Vocabulary Extractor: Make your own Decks from Manga/Anime/EBooks

Hey! Really appreciate the feedback. Sadly, the parsing is done entirely by a library I have no involvement in and it’s way above my skill level… it would be possible to replace the parser I currently use with another one, you’d only need to change the “tokenizer.py” file. However, this would require a fair bit of research into comparing different parsers to make sure they really work better and do that you want them to. Sadly I don’t think checking with bunpro data is really feasible as this would slow the program down by orders of magnitude… I haven’t had much time to work on this lately but if you find out more about this feel free to let me know and if I ever get back to it, I’ll keep it in mind!

2 Likes

So, I’ve done more research and realized the following.

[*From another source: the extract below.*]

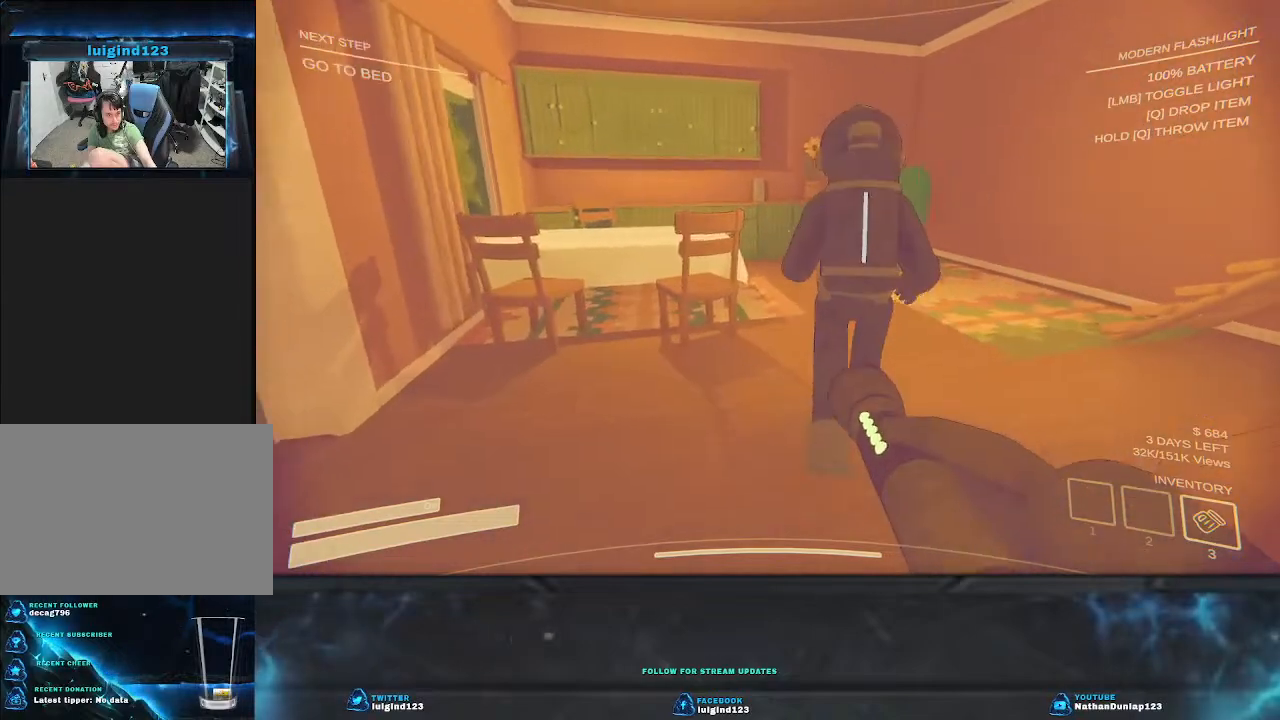
{"keys": ["shift", "w"], "events": [[200, "shift", "down"]]}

  • What is done in japanese-vocabulary-extractor is to split into morphemes.
  • For learning vocab, we probably want Bunsetsu (words).

Good explanation at:


I found a Python library that can do this: GitHub - megagonlabs/ginza: A Japanese NLP Library using spaCy as framework based on Universal Dependencies

Code:

import spacy
import ginza

nlp = spacy.load("ja_ginza_electra")
doc = nlp("こんな料理上手なお母さんを持って幸せなんだから分かってるのか?")

for sent in doc.sents:
    for bunsetsu in ginza.bunsetu_phrase_spans(sent):
        # print(bunsetsu)
        print(bunsetsu.lemma_)

Output:

こんな
料理上手
お母さん
持つ
幸せ
分かる

Analysis of results

  • Results seem pretty good.
  • If you are learning Vocab, there is no need to learn things like を, て, か, から. These are basically grammar.
  • 料理上手 still exists, but I guess that’s too bad, it seems to be a common “word”.

Problems

  • Haven’t figured out how to convert these to jmdict IDs.
  • Library’s dependencies are a bit of a mess, so you might not want it in your application.
  • No wheels for many Python versions, have to build from RUST on some Python versions, etc.
  • Works for me on Python 3.11, with Visual C++ Redistributable on Windows.
2 Likes

After more testing, ginza works well on that first sentence, but is bad on other sentences.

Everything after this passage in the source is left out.